Within the lines below, find those that hold the string "chim" and copy each one.
────────────────
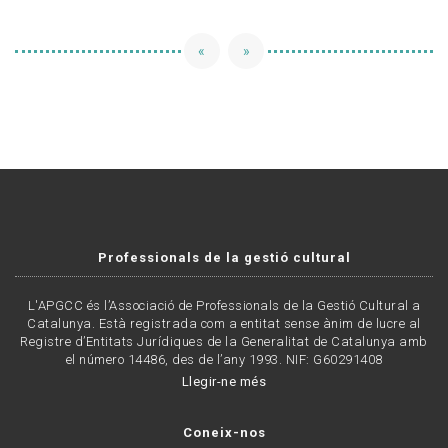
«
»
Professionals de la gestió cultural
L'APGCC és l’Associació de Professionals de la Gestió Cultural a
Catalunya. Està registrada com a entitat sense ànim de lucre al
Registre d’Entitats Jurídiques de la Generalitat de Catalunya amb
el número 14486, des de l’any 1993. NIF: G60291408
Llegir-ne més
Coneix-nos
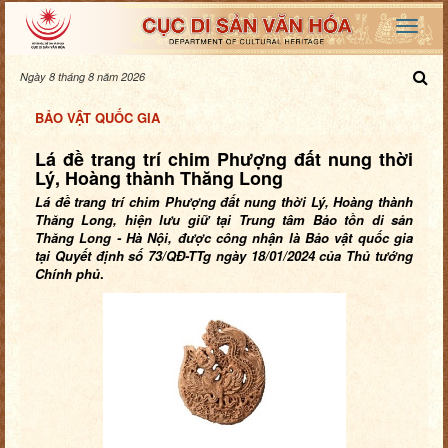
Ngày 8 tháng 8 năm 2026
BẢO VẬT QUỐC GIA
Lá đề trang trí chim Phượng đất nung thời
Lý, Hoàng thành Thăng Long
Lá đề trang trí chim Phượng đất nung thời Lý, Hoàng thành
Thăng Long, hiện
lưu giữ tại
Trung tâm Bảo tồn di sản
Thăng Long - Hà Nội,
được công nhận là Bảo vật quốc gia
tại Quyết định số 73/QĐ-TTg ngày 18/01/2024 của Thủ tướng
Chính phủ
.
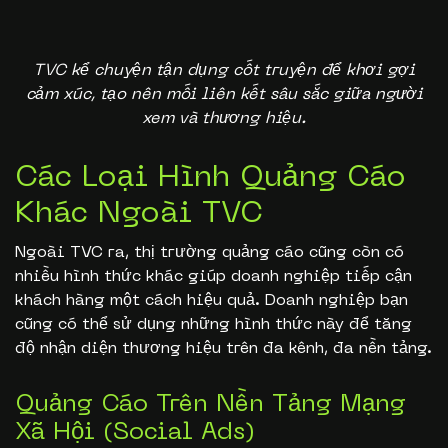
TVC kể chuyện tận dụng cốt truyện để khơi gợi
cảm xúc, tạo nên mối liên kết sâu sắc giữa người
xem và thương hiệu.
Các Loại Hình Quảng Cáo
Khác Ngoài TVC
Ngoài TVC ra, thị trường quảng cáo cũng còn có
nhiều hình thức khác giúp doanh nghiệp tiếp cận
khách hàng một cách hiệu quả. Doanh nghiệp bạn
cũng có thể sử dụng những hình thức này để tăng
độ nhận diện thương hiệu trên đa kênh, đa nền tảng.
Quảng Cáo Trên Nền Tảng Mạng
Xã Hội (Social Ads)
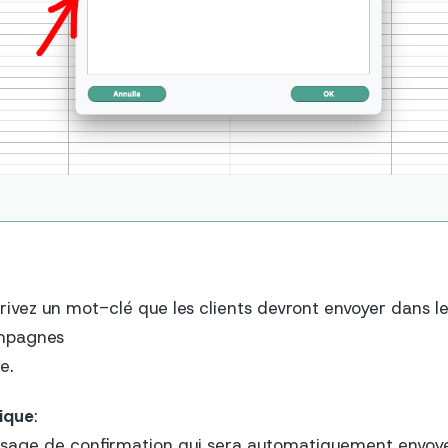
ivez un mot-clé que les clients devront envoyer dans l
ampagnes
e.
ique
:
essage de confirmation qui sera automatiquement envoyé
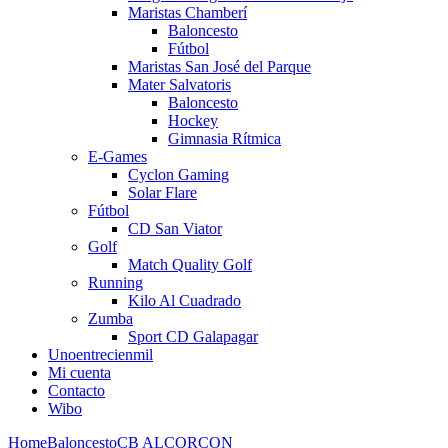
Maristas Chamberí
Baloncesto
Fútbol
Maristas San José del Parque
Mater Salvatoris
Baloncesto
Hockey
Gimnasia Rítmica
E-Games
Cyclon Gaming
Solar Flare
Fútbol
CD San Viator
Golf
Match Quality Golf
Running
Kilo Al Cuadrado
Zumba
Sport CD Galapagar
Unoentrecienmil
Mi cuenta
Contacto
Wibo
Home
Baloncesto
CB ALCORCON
────────────────
▶ [Reply]:
Lá đề trang trí chim Phượng đất nung thời
Lá đề trang trí chim Phượng đất nung thời Lý, Hoàng thành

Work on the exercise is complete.